## Passage to read:
+++
Updated: July 2023

URSA SPACE SYSTEMS INC. TERMS & CONDITIONS

These Terms and Conditions, together with any related order form (“Order Form”) constitutes the “Agreement” between Ursa Space Systems Inc. and the customer identified in the Order Form (“Customer”).  Ursa and Customer are each a “Party” and together the “Parties.

1. Content

1.1 Scope of Work. Ursa shall provide the products and/or services as described in the applicable Order Form (“Content”). Each Order Form is governed by these Terms and Conditions. In the event of a conflict between these Terms and Conditions and an Order Form, the Order Form shall control.

1.2 License: Ursa grants to Customer a limited non-exclusive, non-sub-licensable, non-transferrable, revocable license to use the Content solely for its internal business purposes. For purposes of clarity, this limited license does not include the right to use the Content to create a “Derivative Work,” which means any addition, improvement, update, modification, transformation, adaptation, or derivative work created using the Content.
+++
## Given data:
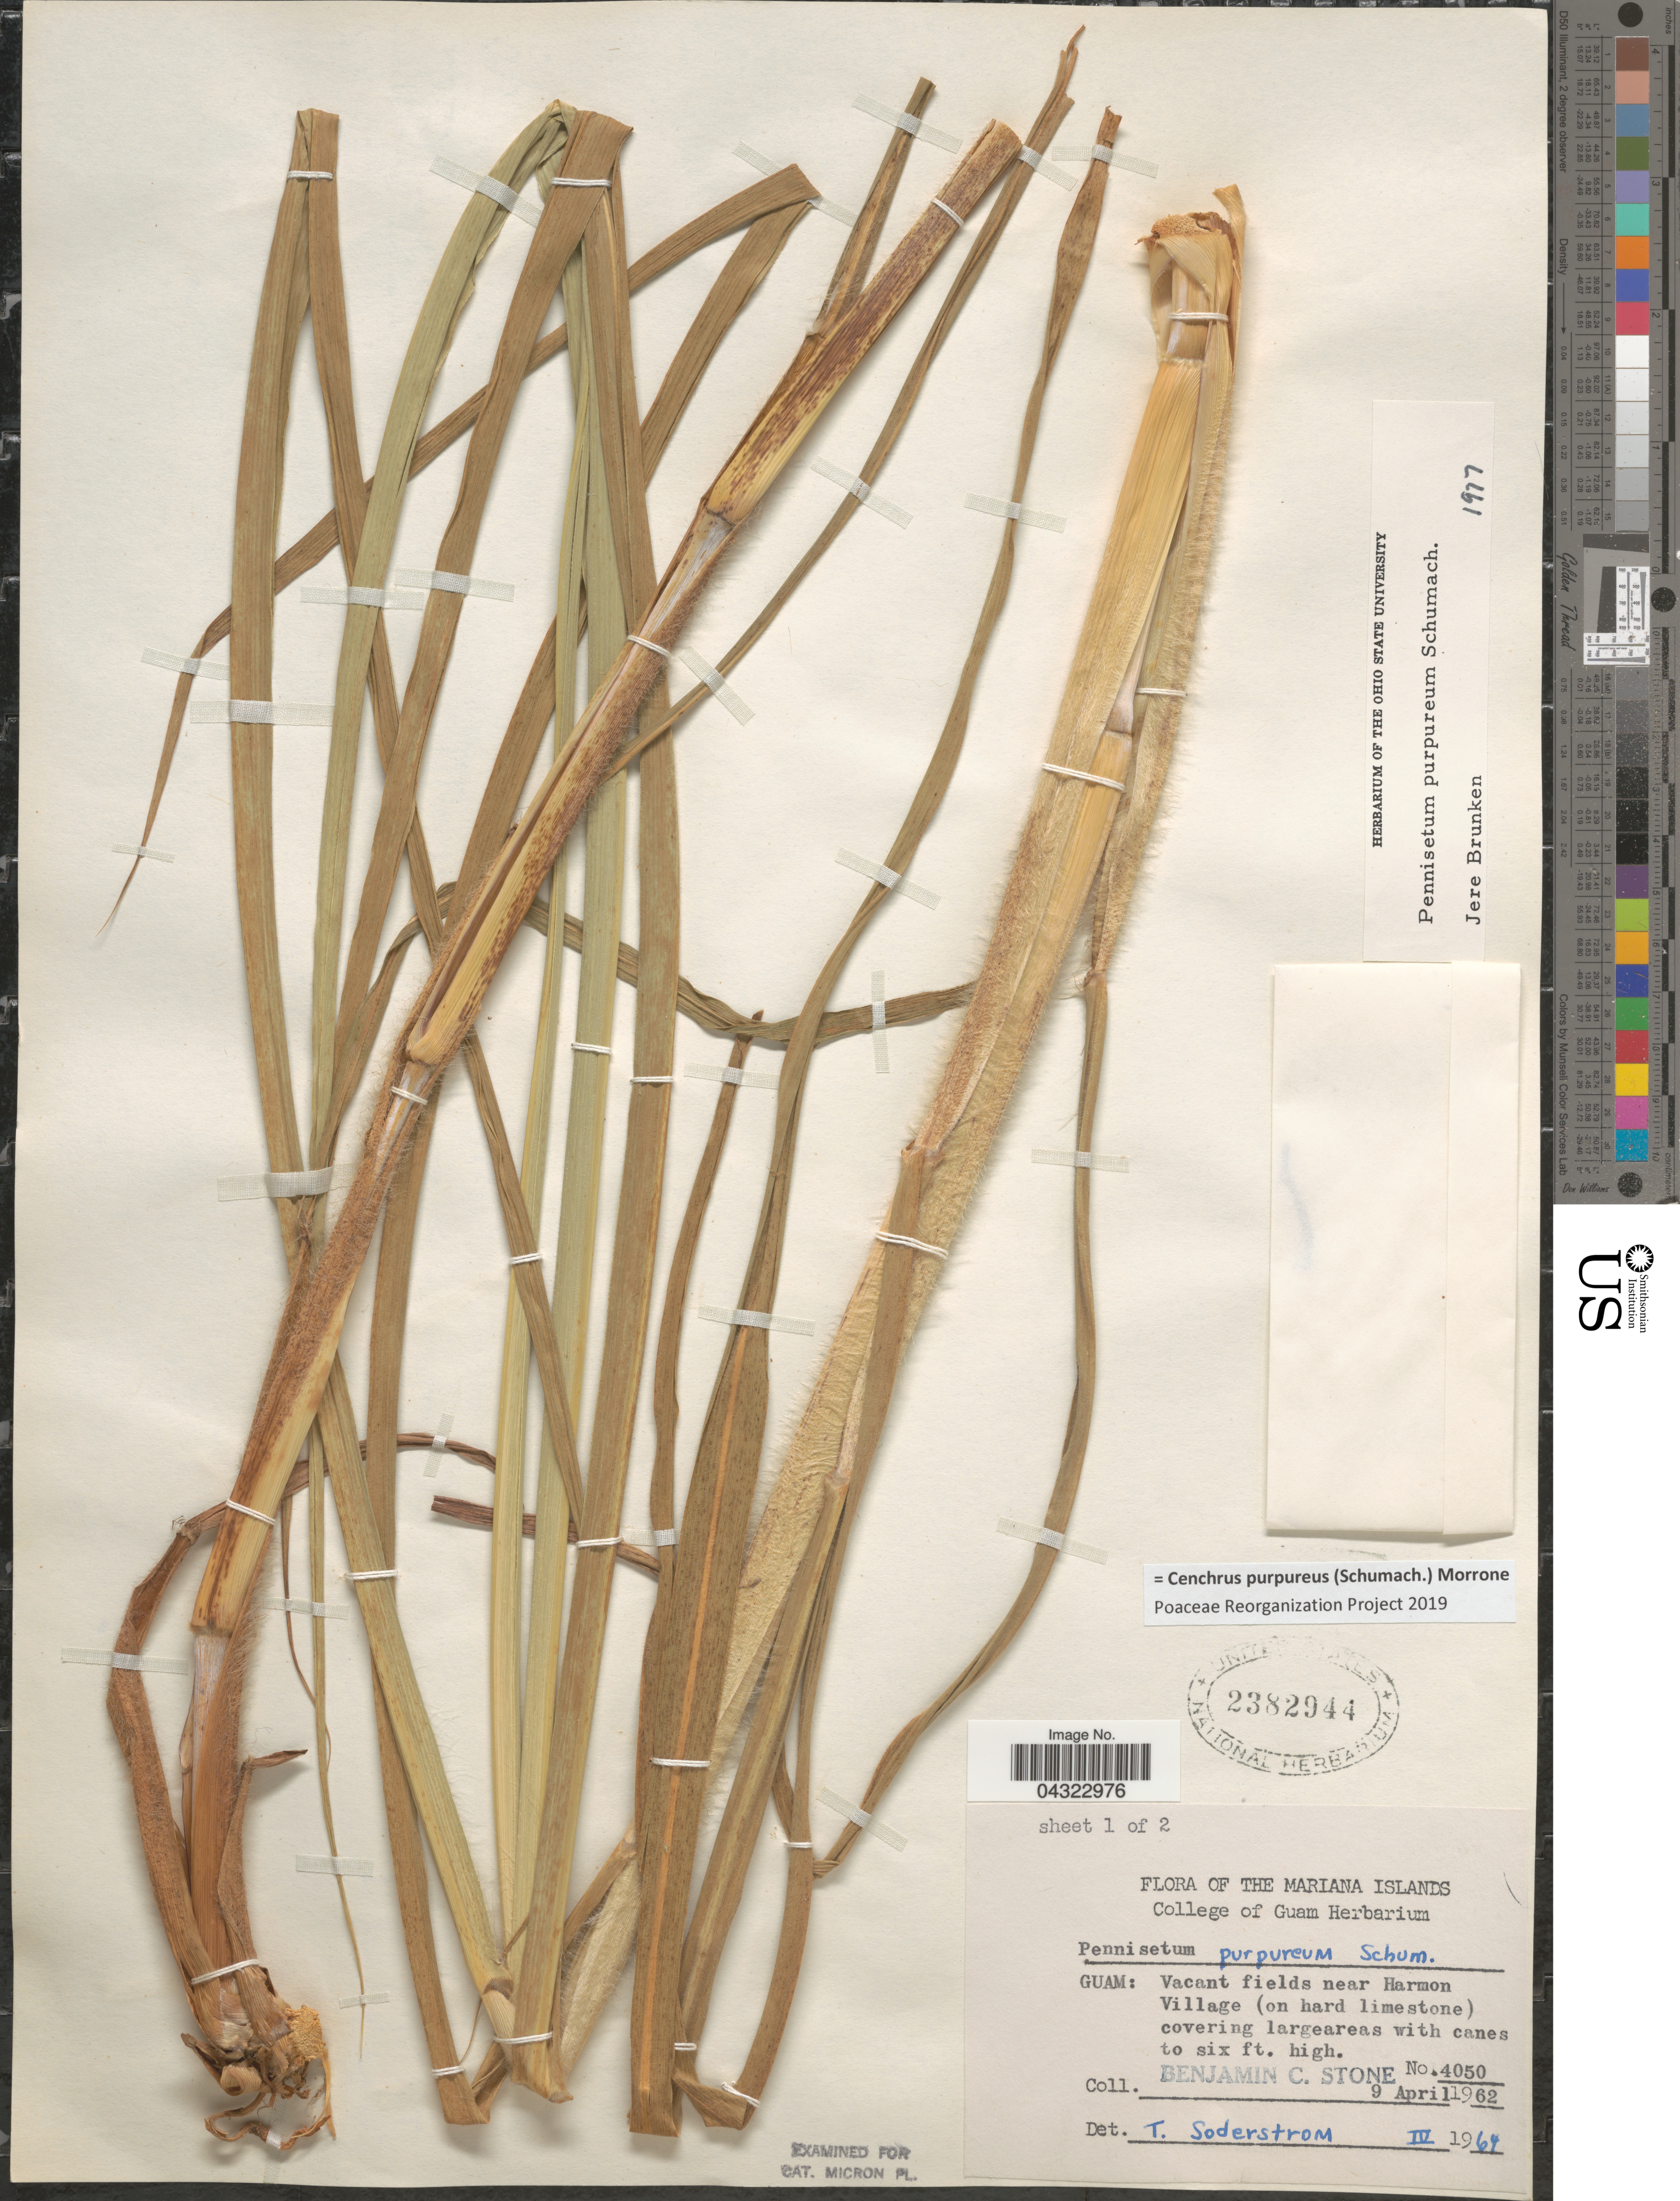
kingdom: Plantae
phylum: Tracheophyta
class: Liliopsida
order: Poales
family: Poaceae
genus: Cenchrus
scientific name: Cenchrus purpureus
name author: (Schumach.) Morrone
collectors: B. C. Stone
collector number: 4050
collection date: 1962-04-09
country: Guam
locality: The Mariana Islands. Guam: Vacant fields near Harmon Village (on hard limestone) covering largeareas with canes to six ft. high.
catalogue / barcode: US 2382944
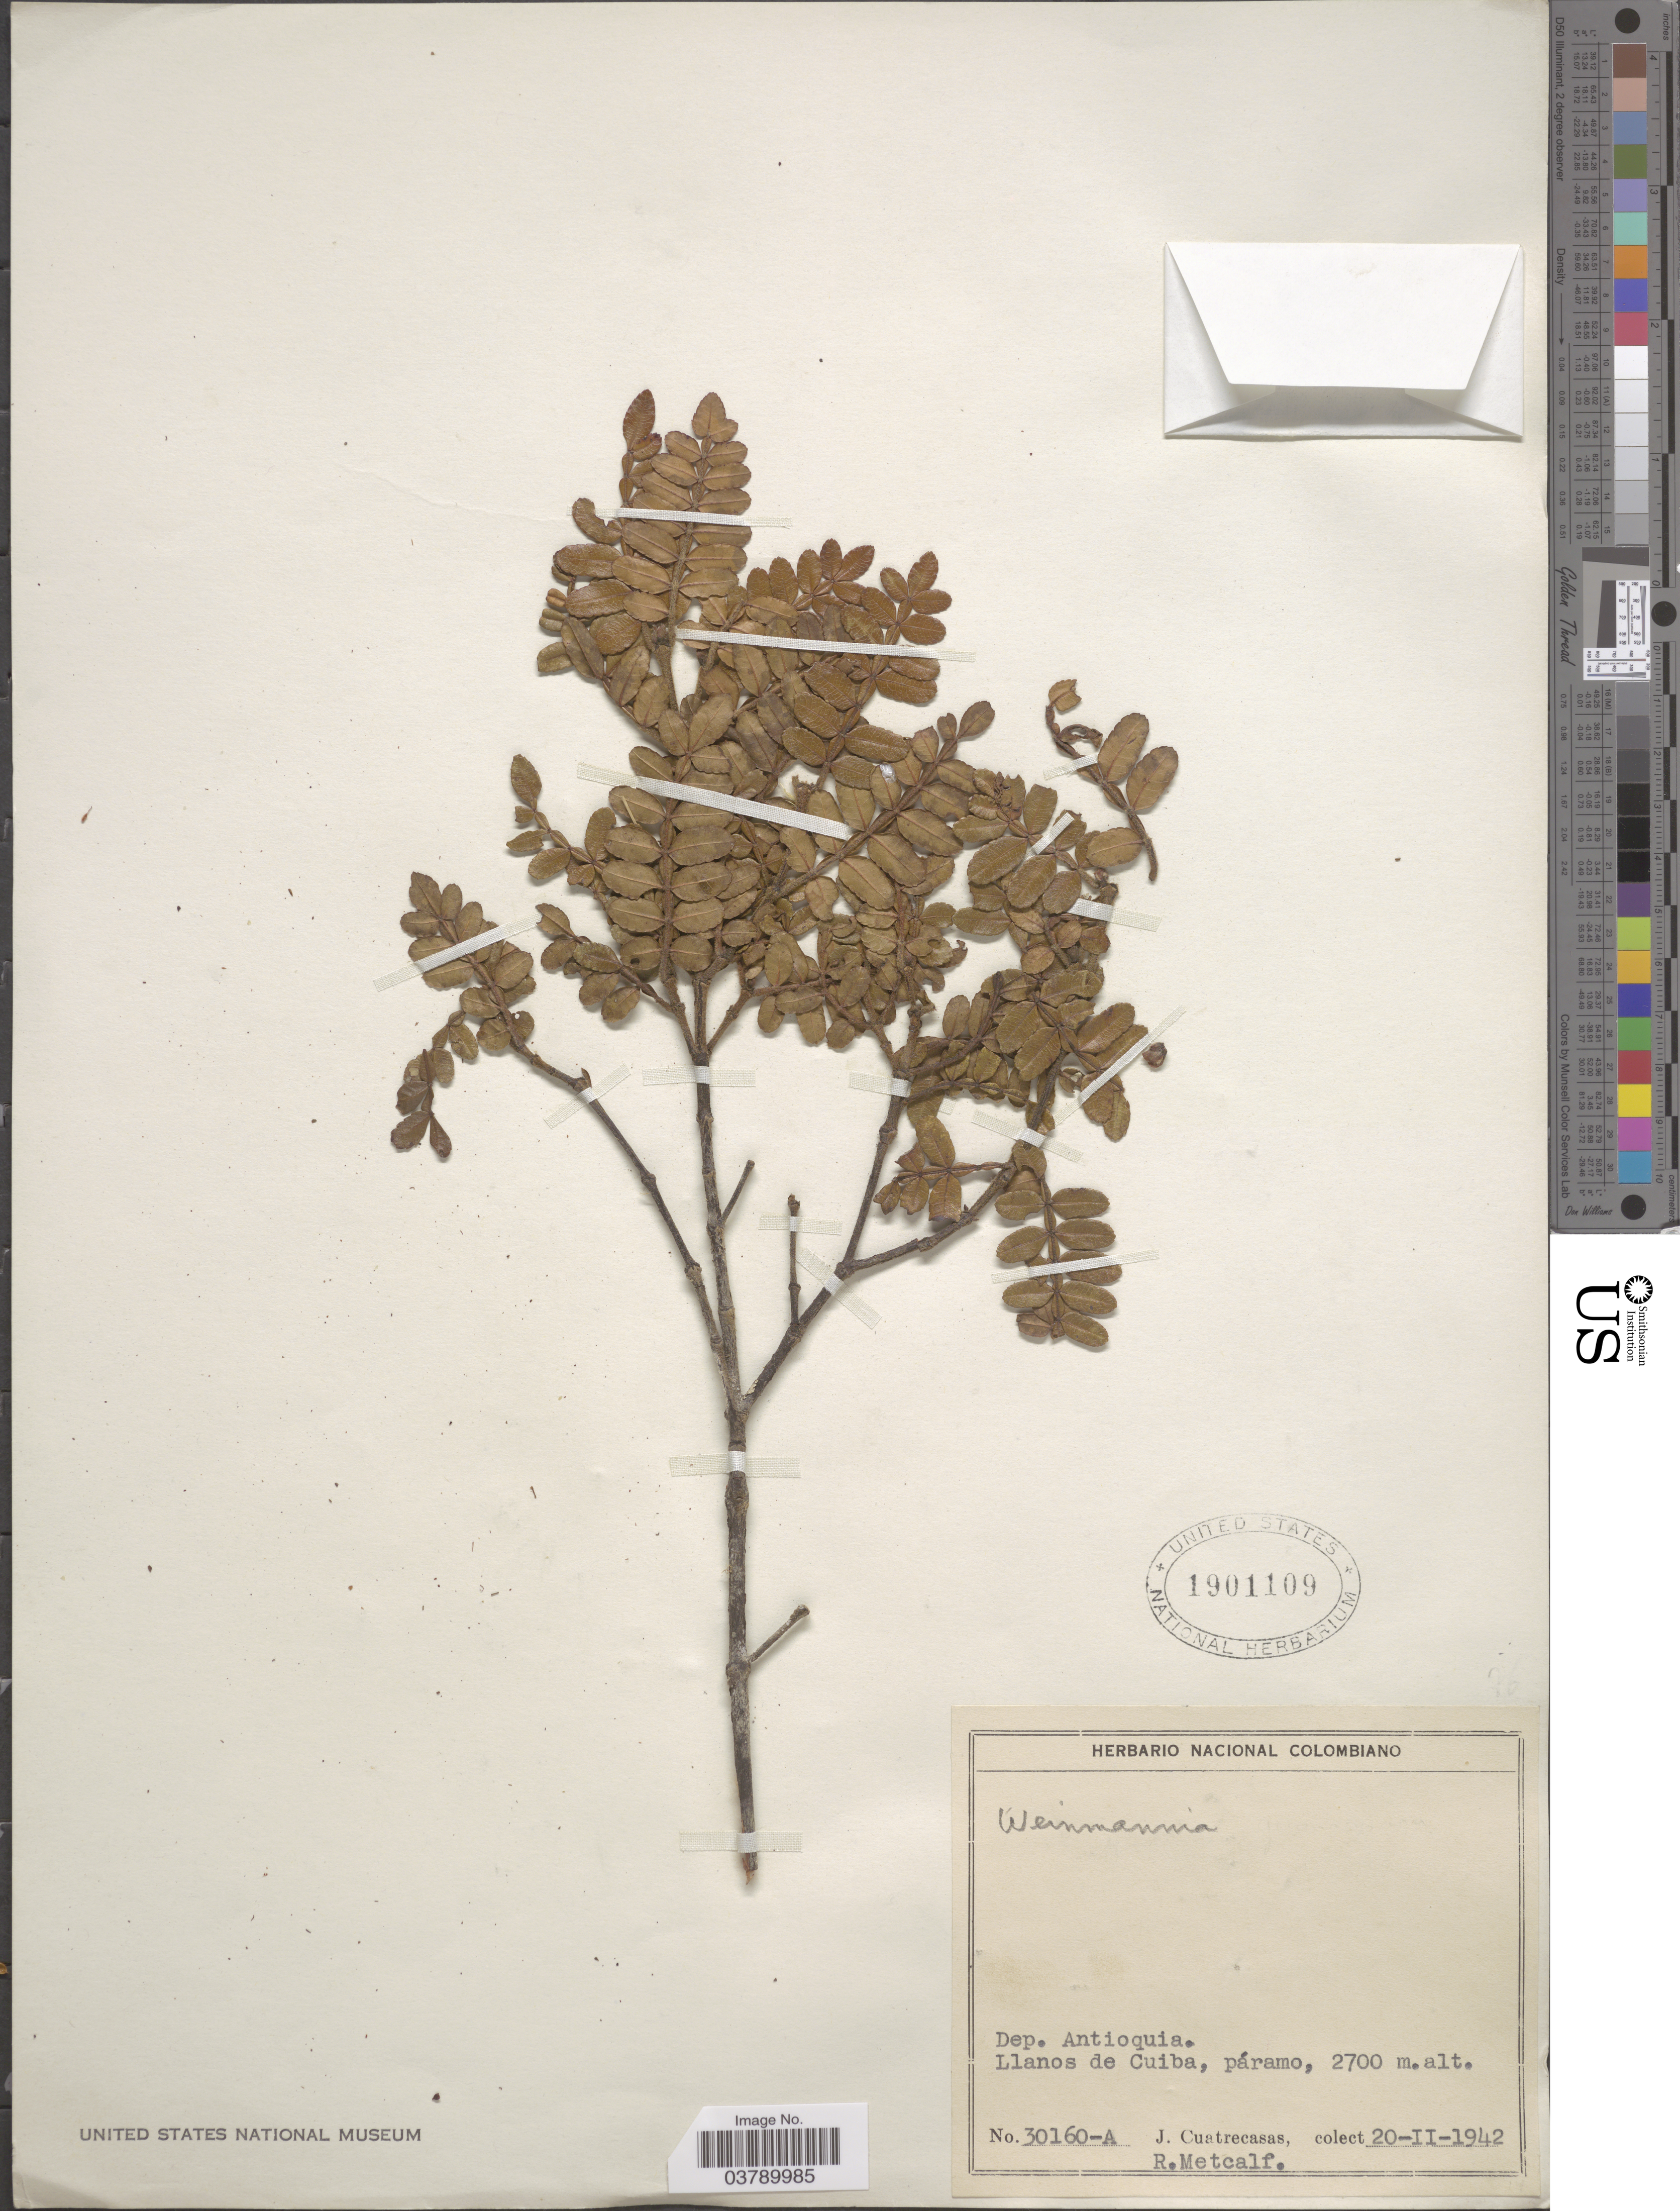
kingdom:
+++
## Objective:
Give back the full terms and conditions word for word. Work only from the terms and conditions, not from the material.

## Reply to the task:
Updated: July 2023

URSA SPACE SYSTEMS INC. TERMS & CONDITIONS

These Terms and Conditions, together with any related order form (“Order Form”) constitutes the “Agreement” between Ursa Space Systems Inc. and the customer identified in the Order Form (“Customer”).  Ursa and Customer are each a “Party” and together the “Parties.

1. Content

1.1 Scope of Work. Ursa shall provide the products and/or services as described in the applicable Order Form (“Content”). Each Order Form is governed by these Terms and Conditions. In the event of a conflict between these Terms and Conditions and an Order Form, the Order Form shall control.

1.2 License: Ursa grants to Customer a limited non-exclusive, non-sub-licensable, non-transferrable, revocable license to use the Content solely for its internal business purposes. For purposes of clarity, this limited license does not include the right to use the Content to create a “Derivative Work,” which means any addition, improvement, update, modification, transformation, adaptation, or derivative work created using the Content.